# Midnight Ridazz Video, 30 Seconds to Mars



## Hooben (Aug 22, 2004)

*The new 30 Seconds to Mars video is about the Midnight Ridazz from SoCal. Just wanted to give my friends a shout out, great video...keep on riding !!!*


----------



## Bocephus Jones II (Oct 7, 2004)

Cool...hate the band and song, but liked the bike footage. The dude slamming into the windshield of the car was a bit over the top though. Cool shot near the end where the guy does a wheelie as he front wheel comes off. 

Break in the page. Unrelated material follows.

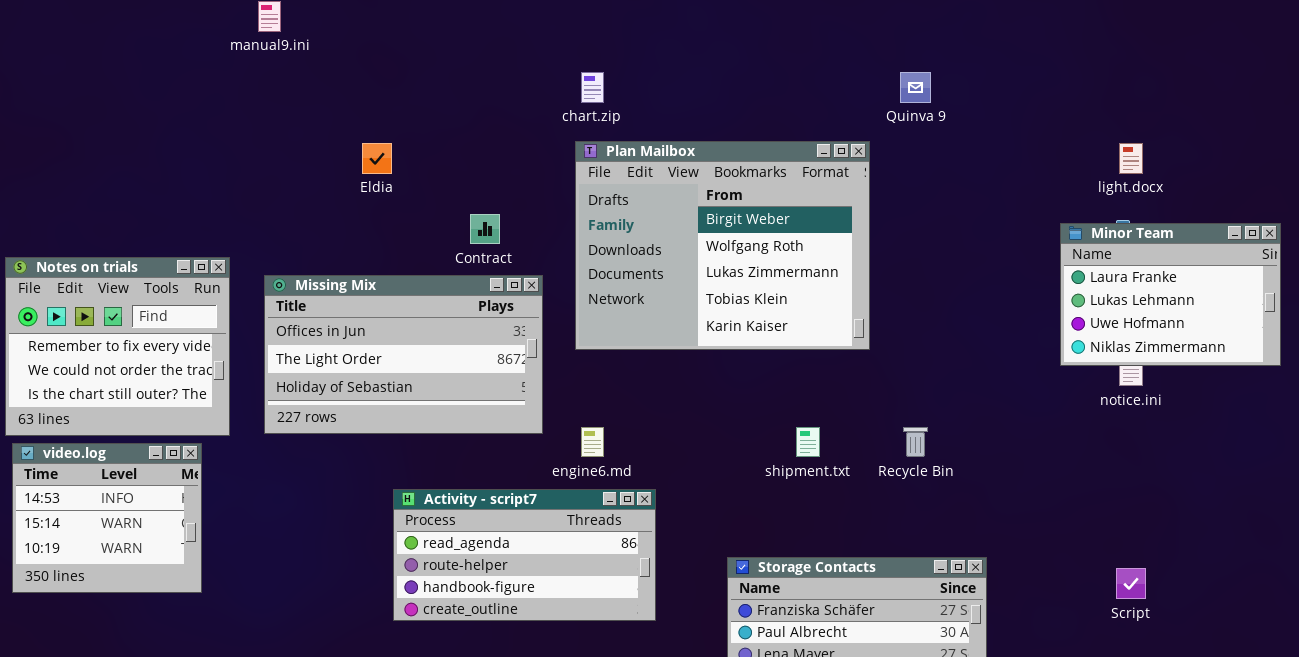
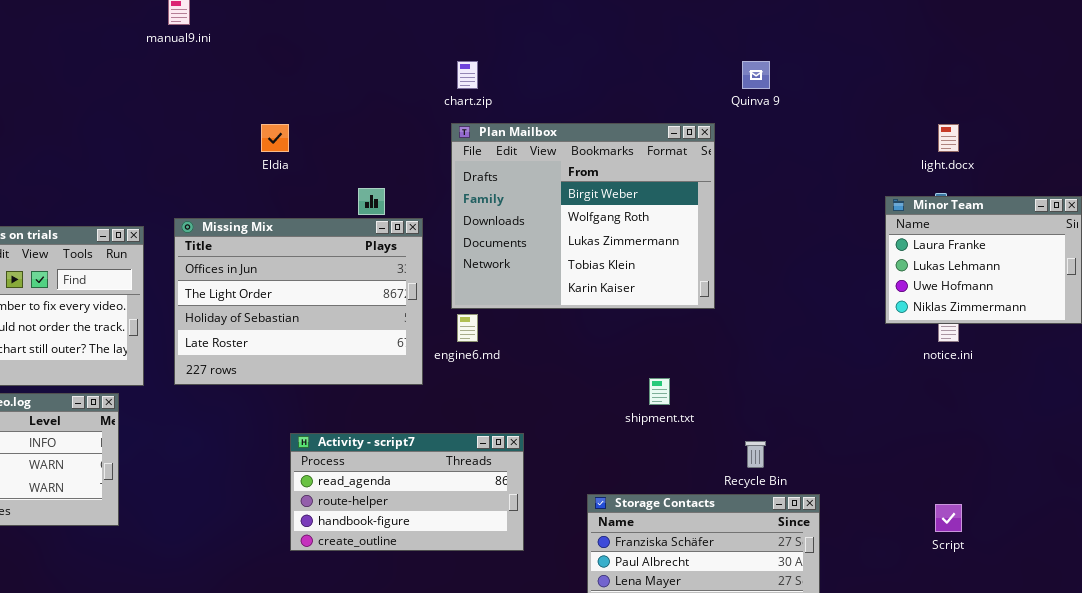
Missing Mix: [264,275,543,434] -> [174,218,423,385], resized
engine6.md: [581,427,604,457] -> [457,314,478,342], moved
Recycle Bin: [903,427,928,457] -> [745,441,766,468], moved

We have a similar cruiser bike ride here in Boulder each Thurs.


----------



## fmbp (Apr 23, 2003)

wifey saw a bit of the video and says, "Jared Leto is still hot. He's aged well. I'd still do him."


----------



## Hollywood (Jan 16, 2003)

Bocephus Jones II said:


> Cool...hate the band and song, but liked the bike footage.


+1 (well, "hate" is a little strong...)

Just did Ridazz last night. Another nice night to be cruising through the city with a big pack of cyclists. :thumbsup:


----------



## Mapei (Feb 3, 2004)

I liked it a lot. Made me want to do the ride.


----------



## Bocephus Jones II (Oct 7, 2004)

Hollywood said:


> +1 (well, "hate" is a little strong...)
> 
> Just did Ridazz last night. Another nice night to be cruising through the city with a big pack of cyclists. :thumbsup:


Yeah I shouldn't have said hate...It's not awful, it just isn't my thing.


----------



## northcoast (Jul 11, 2003)

How many people show up these days, Hollywood? Last time I did the ride was with you. A few years ago?

Tomas


----------



## Hollywood (Jan 16, 2003)

been a loooong time since I've been as well. At least a year. I kinda lost interest when the knuckleheads started showing up - confronting drivers, gettin' drunk, generally acting like a-holes. No thanks.

Last night was a welcome return. Not an enormous turnout, maybe 200+. Everyone behaved for the most part. I just wasn't used to riding with so many newbies right next to me skip-stopping their brakeless fixies on the downhills. "Control your sh*t everyone!" heh


----------



## Bocephus Jones II (Oct 7, 2004)

Hollywood said:


> been a loooong time since I've been as well. At least a year. I kinda lost interest when the knuckleheads started showing up - confronting drivers, gettin' drunk, generally acting like a-holes. No thanks.


Each summer we have our issues with the party crashers...and then the long-timers band together and ditch them. Twitter saved our asses this year.


----------